Plus tard, vint la folie des BD : de Gotlib à Marvel.


Et puis l’adolescence… pendant cette période, mes hormones me forcèrent à oublier la lecture, en dehors des magazines d’actualité, de l'Equipe et de Rock’n Folk. Mais la critique musicale est heureusement lieu de refuge de l’exigence littéraire. Et il arrive souvent aux commentateurs sportifs de se lâcher.


 

De temps en temps, je feuilletais encore les ouvrages de la  bibliothèque familiale A quatorze ans, je n’avais aucune culture littéraire classique, mais je savais expliquer les théories de Charles Fourier, de Proudhon, et je savais qui étaient les « Tupamaros ».


 

J’étais en Seconde quand le premier déclic survint : la lecture du Grand Meaulnes. Je garde  le sentiment d’avoir goûté à la puissance onirique de la littérature. Et le désir d’y retoucher ne m’a jamais quitté.


 

Puis je fus reçu dans une hypokhâgne de province. La principale tâche était de lire, à foison. Et depuis lors, je n’ai plus vécu sans avoir un livre ouvert. Quand je finis un livre le soir, je le range, et lis une page du suivant avant de me coucher. Pour ne pas interrompre le fil de cette "vie parallèle" qui s’offre à moi.

 

 

Lire, c’est la liberté. Pas seulement celle que procure l’esprit critique nourri par la lecture, qui à tout moment peut vous délivrer d’un préjugé. Mais aussi et peut-être surtout l’impression délicieuse de se libérer d’une gangue. J’imagine que l’Opium doit procurer un ressenti du même ordre. Lire permet de converser avec les morts, avec n’importe qui, de se glisser dans toutes les peaux et d’être la petite souris qu’on rêve…


 

Adolescent, j’ai souvent songé que je volais, par exemple pour aller rejoindre une copine laissée au port… Et la lecture permet, quelque peu, de s’affranchir du temps, de l’espace, des échecs , des renoncements et des oublis, des frontières matérielles ou sociales, et même de la Morale.

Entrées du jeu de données
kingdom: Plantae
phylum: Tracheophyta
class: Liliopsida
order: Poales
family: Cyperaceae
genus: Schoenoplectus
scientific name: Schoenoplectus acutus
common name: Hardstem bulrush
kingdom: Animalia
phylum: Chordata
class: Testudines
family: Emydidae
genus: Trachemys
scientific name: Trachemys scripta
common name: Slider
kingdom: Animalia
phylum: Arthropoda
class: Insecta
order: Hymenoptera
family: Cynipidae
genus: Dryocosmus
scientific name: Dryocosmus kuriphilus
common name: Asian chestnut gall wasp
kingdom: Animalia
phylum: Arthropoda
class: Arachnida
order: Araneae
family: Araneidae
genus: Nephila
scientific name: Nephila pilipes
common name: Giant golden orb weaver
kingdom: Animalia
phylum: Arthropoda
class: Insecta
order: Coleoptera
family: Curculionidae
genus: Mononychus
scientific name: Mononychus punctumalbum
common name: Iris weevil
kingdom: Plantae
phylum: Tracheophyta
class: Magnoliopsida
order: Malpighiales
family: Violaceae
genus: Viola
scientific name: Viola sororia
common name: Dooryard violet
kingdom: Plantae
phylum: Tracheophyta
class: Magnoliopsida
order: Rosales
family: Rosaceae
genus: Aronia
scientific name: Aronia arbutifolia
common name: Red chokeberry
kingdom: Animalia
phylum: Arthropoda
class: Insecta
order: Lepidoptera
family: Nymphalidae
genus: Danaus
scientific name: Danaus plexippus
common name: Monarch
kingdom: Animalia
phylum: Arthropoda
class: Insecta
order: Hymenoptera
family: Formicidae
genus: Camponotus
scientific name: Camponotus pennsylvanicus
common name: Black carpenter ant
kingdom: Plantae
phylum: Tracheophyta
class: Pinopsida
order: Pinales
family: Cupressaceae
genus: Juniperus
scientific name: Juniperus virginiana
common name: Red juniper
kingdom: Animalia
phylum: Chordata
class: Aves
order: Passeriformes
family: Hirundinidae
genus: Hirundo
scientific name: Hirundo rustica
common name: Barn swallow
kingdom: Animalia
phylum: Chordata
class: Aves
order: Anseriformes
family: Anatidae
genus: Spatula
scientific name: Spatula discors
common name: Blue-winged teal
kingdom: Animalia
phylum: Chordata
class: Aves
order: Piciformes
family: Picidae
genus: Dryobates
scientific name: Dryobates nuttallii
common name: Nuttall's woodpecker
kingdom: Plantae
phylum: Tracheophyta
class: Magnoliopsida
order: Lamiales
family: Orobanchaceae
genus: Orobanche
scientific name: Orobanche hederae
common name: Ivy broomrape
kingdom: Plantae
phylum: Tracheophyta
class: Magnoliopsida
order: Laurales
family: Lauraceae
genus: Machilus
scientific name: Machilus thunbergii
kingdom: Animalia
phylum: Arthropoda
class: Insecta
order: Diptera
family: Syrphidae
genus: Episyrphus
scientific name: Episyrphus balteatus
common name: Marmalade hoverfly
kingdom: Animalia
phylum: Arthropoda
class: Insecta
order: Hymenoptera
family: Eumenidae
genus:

§ Les consignes:
**A)** Dans le texte sur la lecture, expliquez pourquoi, après avoir fini un livre le soir, on en lit encore une page du suivant avant de se coucher.
**B)** Recopiez le passage du texte sur la lecture qui commence aux mots « Plus tard, vint » et s'arrête après « m’a jamais quitté. », en substituant « choc » à « déclic ».

§ Réponses attendues:
**A)** Cette page du livre suivant sert à ne pas interrompre le fil de la « vie parallèle » que la lecture offre à la personne qui écrit.

**B)**
Plus tard, vint la folie des BD : de Gotlib à Marvel.


Et puis l’adolescence… pendant cette période, mes hormones me forcèrent à oublier la lecture, en dehors des magazines d’actualité, de l'Equipe et de Rock’n Folk. Mais la critique musicale est heureusement lieu de refuge de l’exigence littéraire. Et il arrive souvent aux commentateurs sportifs de se lâcher.


 

De temps en temps, je feuilletais encore les ouvrages de la  bibliothèque familiale A quatorze ans, je n’avais aucune culture littéraire classique, mais je savais expliquer les théories de Charles Fourier, de Proudhon, et je savais qui étaient les « Tupamaros ».


 

J’étais en Seconde quand le premier choc survint : la lecture du Grand Meaulnes. Je garde  le sentiment d’avoir goûté à la puissance onirique de la littérature. Et le désir d’y retoucher ne m’a jamais quitté.